Last week a friend had a baby boy. She had planned a home birth but ended up delivering her baby in a hospital. It was the very hospital where Samuel was born. The kids and I happened to be in town for a doctor's appointment and wanted to drop by some food and gifts for them.
It was strange. I didn't want to go...I did...but I didn't. I thought it would be fine, we'd just swing by since we were already so close, drop off the things at the nurses' desk and leave.
But as we entered the maternity ward and heard the different newborn babies crying I started to feel the walls closing in on me. I felt sick. My daughter kept asking question after question, my son was asking questions, I was lost weaving my way through the maze of corridors, the crying babies...I heard myself saying "we're going to find the nurse's desk, give them this stuff and get out of here..."

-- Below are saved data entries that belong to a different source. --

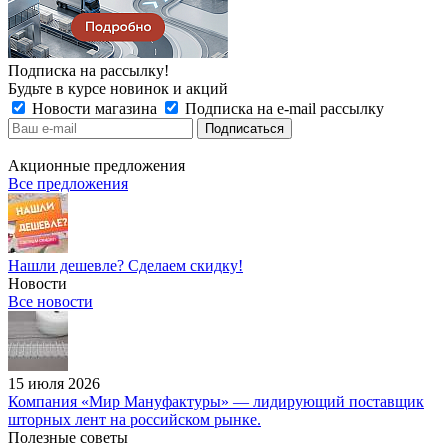
Подписка на рассылку!
Будьте в курсе новинок и акций
Новости магазина
Подписка на e-mail рассылку
Акционные предложения
Все предложения
Нашли дешевле? Сделаем скидку!
Новости
Все новости
15 июля 2026
Компания «Мир Мануфактуры» — лидирующий поставщик
шторных лент на российском рынке.
Полезные советы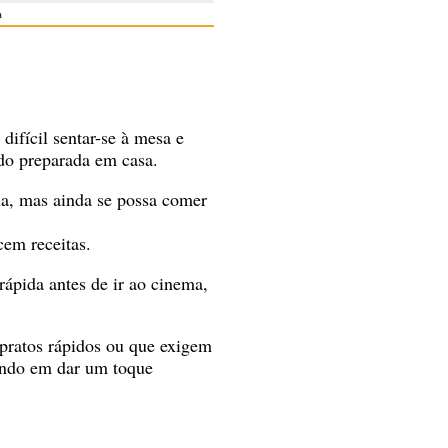
a
ifícil sentar-se à mesa e
ido preparada em casa.
ha, mas ainda se possa comer
cem receitas.
rápida antes de ir ao cinema,
 pratos rápidos ou que exigem
ando em dar um toque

Not very comforting to the little people. Mama was stressed.
As we rounded a corner my sons pointed a ginger finger and said, "You were down there Mama." None of it looked familiar. I just remember my view in the room.
Finally, we were on our way out...we passed a waiting room. My oldest son said, "Mama, there's the room. That is where we were. I tried to sleep. That's where Mrs. D knit all night, where Desiree and Dawna slept." He spoke in an awed hushed voice, as if he were speaking of a special, sacred place.
He said, "I've always wanted to come back here." He said it in such a happy, satisfied way.
"Why?" (I never wanted to set foot in here again.)
"Because...we are so different. We are changed because of what happened here. God used it to change us." He spoke with a grateful tone and with a maturity far beyond his 13 years.